СМЕРТЬ СТАХОВИЧА

(27 февраля 1919 г.)


Мы с Алей у Антокольского1. Воскресенье. Тает. Мы только что от Храма Спасителя, где слушали контрреволюционный шепот странников и — в маленьких шапочках — в шубах с «буфами» — худых и добрых — женщин-не женщин — дам-не дам, с которыми так хорошо на кладбище.

— «Погубили Россию»... «В Писании все сказано»... «Антихрист»…

Храм большой и темный. Наверху — головокружительный Бог. Островки свеч.

Антокольский читает мне стихи — «Пролог к моей жизни», которые бы я назвала «Оправданием всего». Но так как мне этого нельзя, так как я в данный час — русская, молчу молчанием резче и весче слов. Прощаемся. Аля надевает капор. В дверях студиец В. с каменным лицом.

— Я принес ужасную весть: Алексей Александрович Стахович вчера повесился.


==========


В церкви (у Страстного, названия не помню) стоял двойной пар от ладана и от дыхания. Каждый раз, чтобы креститься, я снимала варежку. Воск капал, слез у меня нет.

Вижу руки — из чего-то другого: не плотью — сохранившие от живого только форму — восхитительную! Те самые, которыми прививал, в Крыму, розы, и — розы кончились — закладывал, из гардинного шнура, петлю. Голова в тяжелом великолепии смерти. Веки — как занавесы: кончено, спущено. Если и есть страдание — то в висках. Остальное покоится.

Стою над гробом, близким ли, дальним ли, у меня непреложно — вопрос: «Кто следующий?» Ведь буду же я так стоять над другим лицом? — Чьим? — Эта мысль во мне, как соблазн. Я знаю, что мертвый знает. Не вопрос, а допрос. И нескончаемость этого ответа...

Еще одно: кем бы ни был мне мертвый, верней: как мало бы я ему, живому, ни была, я знаю, что в данный час (с часа, кончающегося с часами) я ему ближе всех. Может быть — потому что я больше всех на краю, легче всех пойду (пошла бы) вслед. Нет этой стены: живой — мертвый, был — есть. Есть обоюдное доверие: он знает, что я вопреки телу — есть, я знаю, что он — вопреки гробу! Дружеский уговор, договор, заговор. Он только немножко старше. И с каждым уходящим уходит в туда! в там! — частица меня, тоски, души. Опережая меня — домой. Почти как: «кланяйтесь тем-то»…

Но, воскресая с ним, я и умираю с ним. Я не могу плакать над гробом, потому что и меня закапывают! Некоей утерей своей земной достоверности плачусь за утверждение свое в мирах тех. (Плата за перевоз? Ведь платили же тени Харону? Я свою тень посылаю вперед — и здесь плачу!)

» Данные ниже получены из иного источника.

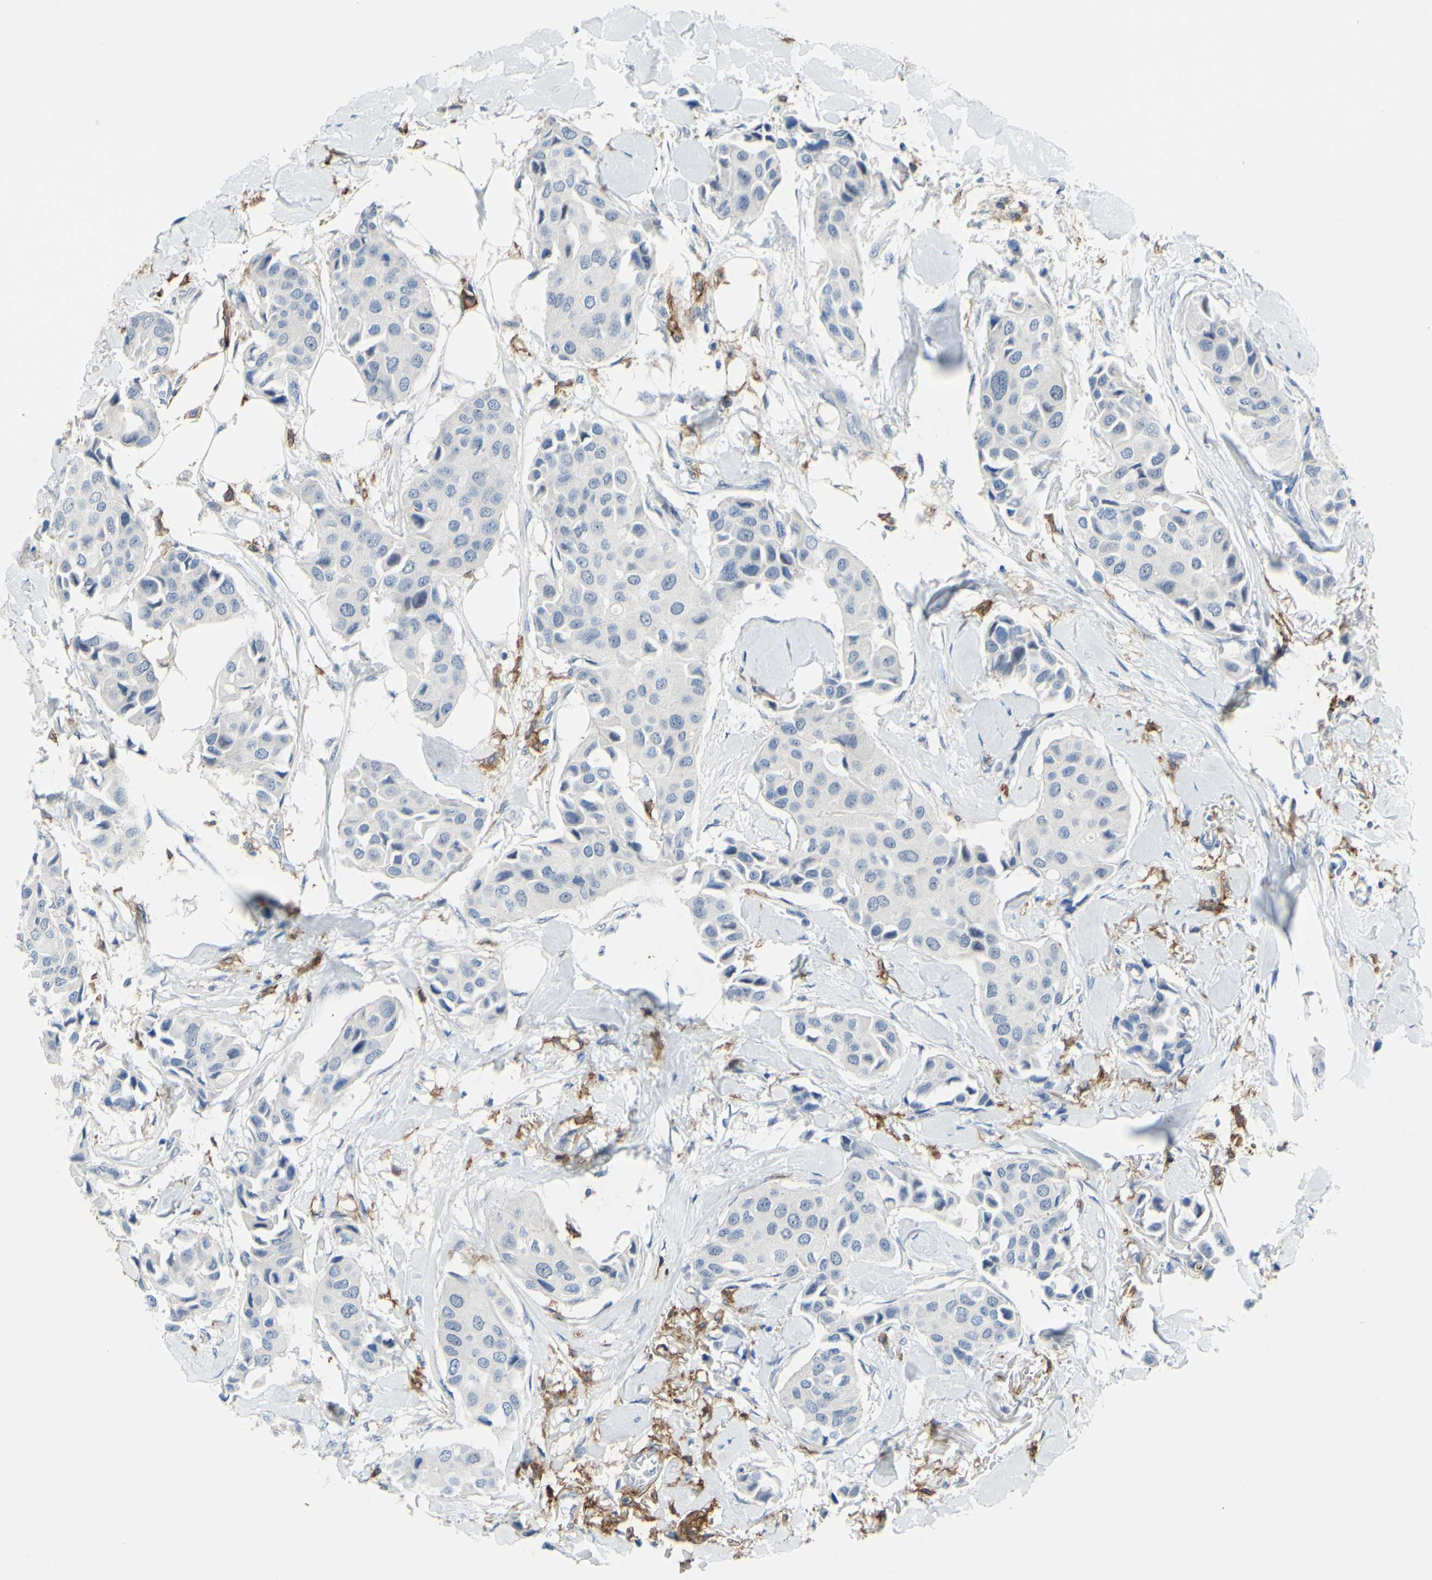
{"staining": {"intensity": "negative", "quantity": "none", "location": "none"}, "tissue": "breast cancer", "cell_type": "Tumor cells", "image_type": "cancer", "snomed": [{"axis": "morphology", "description": "Duct carcinoma"}, {"axis": "topography", "description": "Breast"}], "caption": "Immunohistochemistry image of neoplastic tissue: breast cancer (intraductal carcinoma) stained with DAB displays no significant protein positivity in tumor cells. (DAB (3,3'-diaminobenzidine) immunohistochemistry (IHC) with hematoxylin counter stain).", "gene": "FCGR2A", "patient": {"sex": "female", "age": 80}}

Еще об одном: как это близкие так мало ревнивы к гробу? Так легко уступают — хотя бы пядь. Секунды на земле сочтены, и именно пядь дорога! Никогда не превышаю прав, оставляю пустоту вокруг гроба незаполненной — не семья — так никто!— но с такой горечью, с такой обидой за лежащего. (Гроб: точка стечения всех человеческих одиночеств, одиночество последнее и крайнее. Из всех часов — час, когда надо любить вблизи. Именно над душой стоять.)

Господи, будь он мой (то есть: имей я право!), как бы я стояла, и глядела, и целовала, как — когда все уйдут — говорила бы с ним — ему! — совсем простые вещи — может быть, о погоде — ведь он так недавно был! он еще не успел не-быть! как я бы ему в последний раз рассказала землю.

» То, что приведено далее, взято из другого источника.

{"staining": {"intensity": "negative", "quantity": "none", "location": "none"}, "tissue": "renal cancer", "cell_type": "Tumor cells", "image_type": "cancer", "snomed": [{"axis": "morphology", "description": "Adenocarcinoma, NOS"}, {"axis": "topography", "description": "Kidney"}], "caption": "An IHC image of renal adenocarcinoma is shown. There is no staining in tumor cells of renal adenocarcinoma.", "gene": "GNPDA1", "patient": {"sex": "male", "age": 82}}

Я знаю, что его душа возле! Ушами же никто никогда ничего не слышал.


==========



В церкви людно, никого не знаю. Помню седую голову Станиславского и свою мысль: «Ему, должно быть, холодно без шапки» — и умиление над этой седой головой.

Из церкви его понесли в Камергерский. Толпа была огромная. Все чужие. Я шла, чувствуя себя наполовину мертвой, умирая с каждым шагом — от всех чужих вокруг, от него — одного — впереди. Толпа была огромная. Автомобили сворачивали с дороги. Я этим немножечко (за него) гордилась.

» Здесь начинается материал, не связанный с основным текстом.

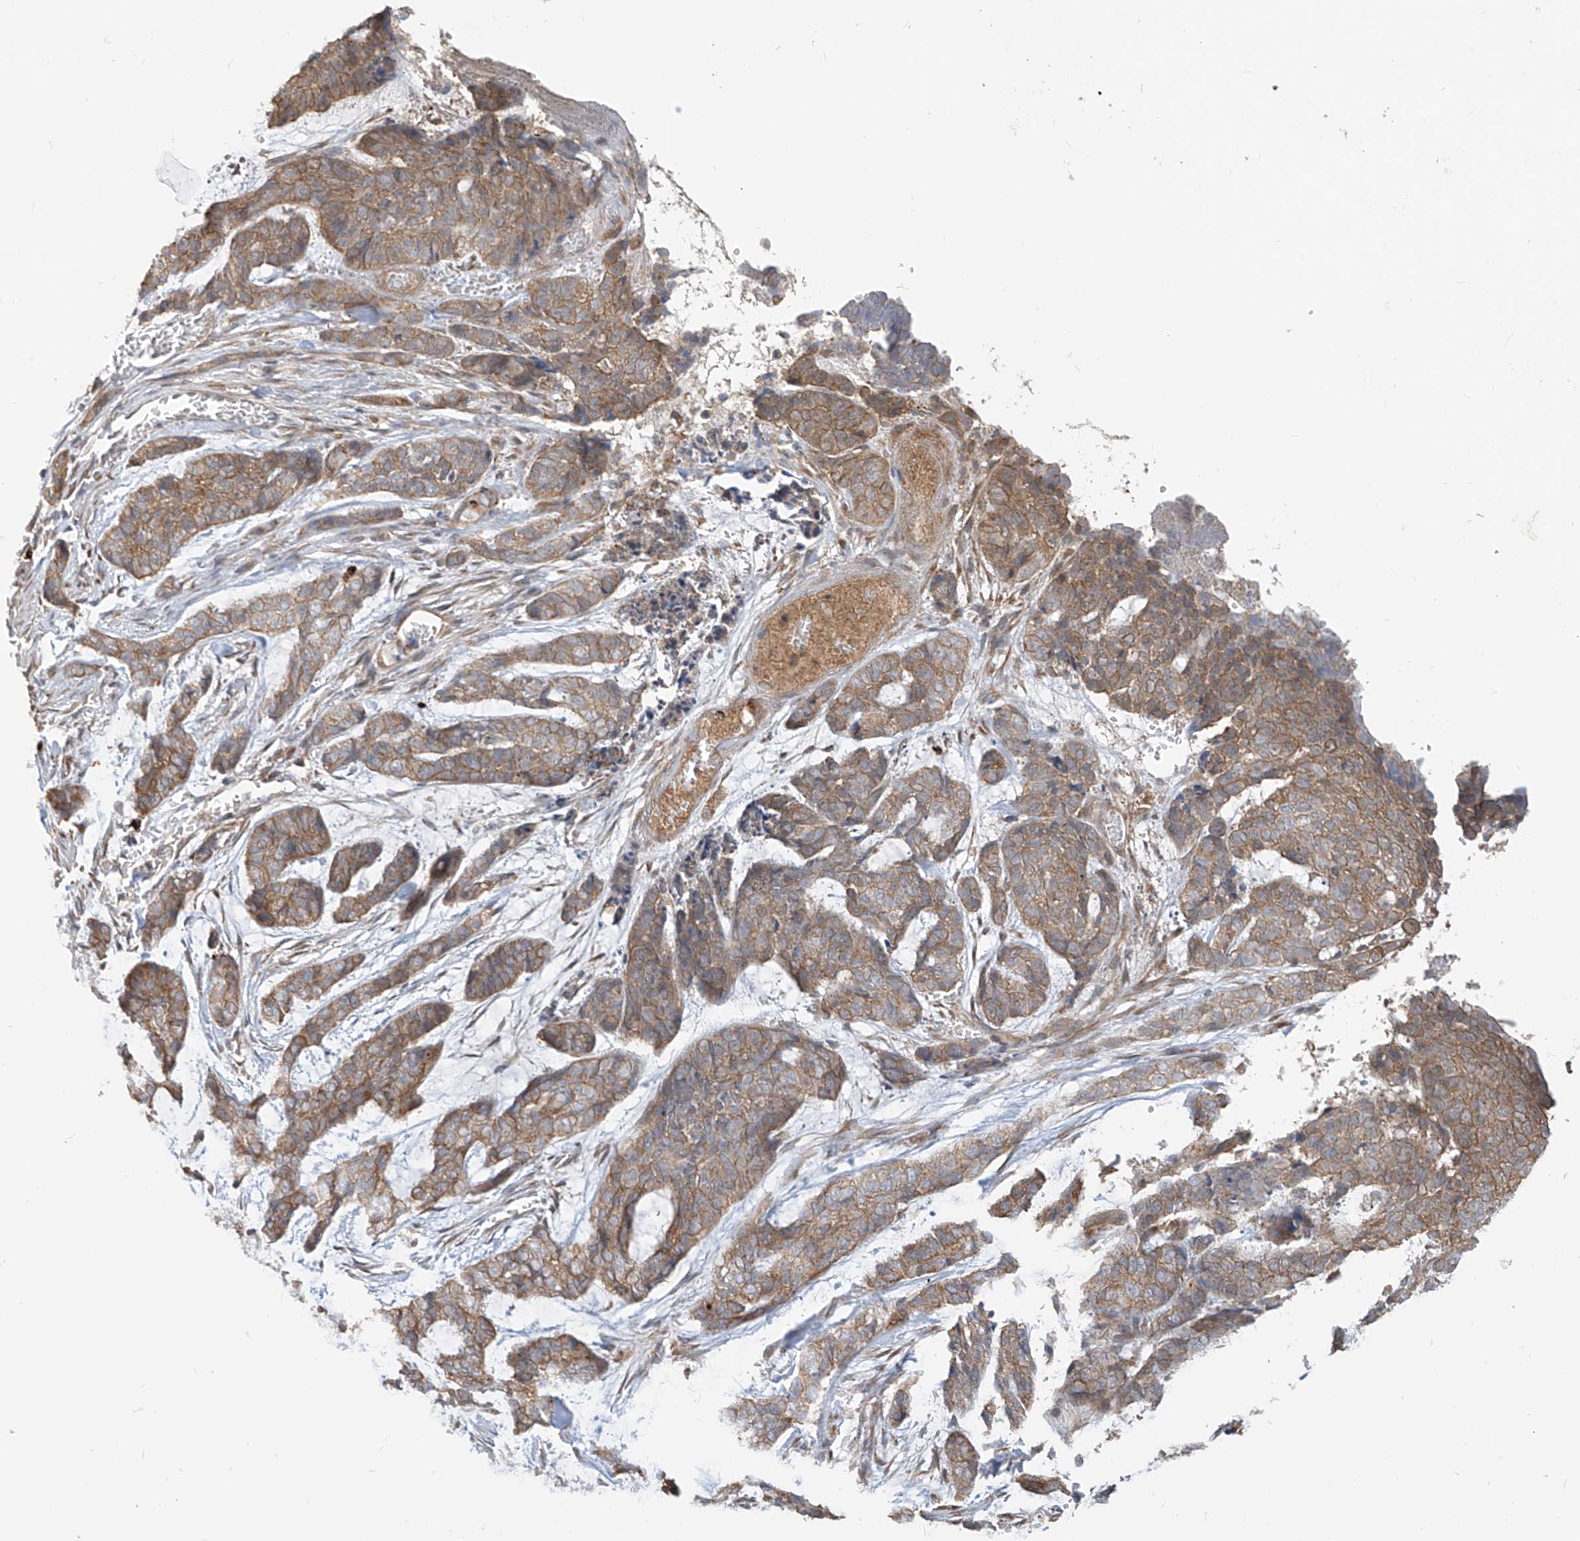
{"staining": {"intensity": "moderate", "quantity": ">75%", "location": "cytoplasmic/membranous"}, "tissue": "skin cancer", "cell_type": "Tumor cells", "image_type": "cancer", "snomed": [{"axis": "morphology", "description": "Basal cell carcinoma"}, {"axis": "topography", "description": "Skin"}], "caption": "Protein expression by immunohistochemistry (IHC) exhibits moderate cytoplasmic/membranous expression in approximately >75% of tumor cells in basal cell carcinoma (skin).", "gene": "MTUS2", "patient": {"sex": "female", "age": 64}}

От Зубовской площади толпа начала редеть. В постепенности этого редения выяснилось, что за ним идет одна молодежьстудийцы II Студии — его «Зеленое кольцо». Они трогательно пели.

Когда улицы стали совсем чужими, а я уже не только тела не чувствовала, но — души, ко мне подошел В.Л. Мчеделов.2 Я ему безумно обрадовалась и сразу перенесла на него частичку своей нежности к Стаховичу. Я чувствовала — приказала себе почувствовать — что он чувствует совсем как я, внушала ему это, всем своим самовнушением внушала — и если я когда-нибудь в жизни испытала чувство содружества, то именно в этот час, в снегах Девичьего Поля, за гробом Стаховича.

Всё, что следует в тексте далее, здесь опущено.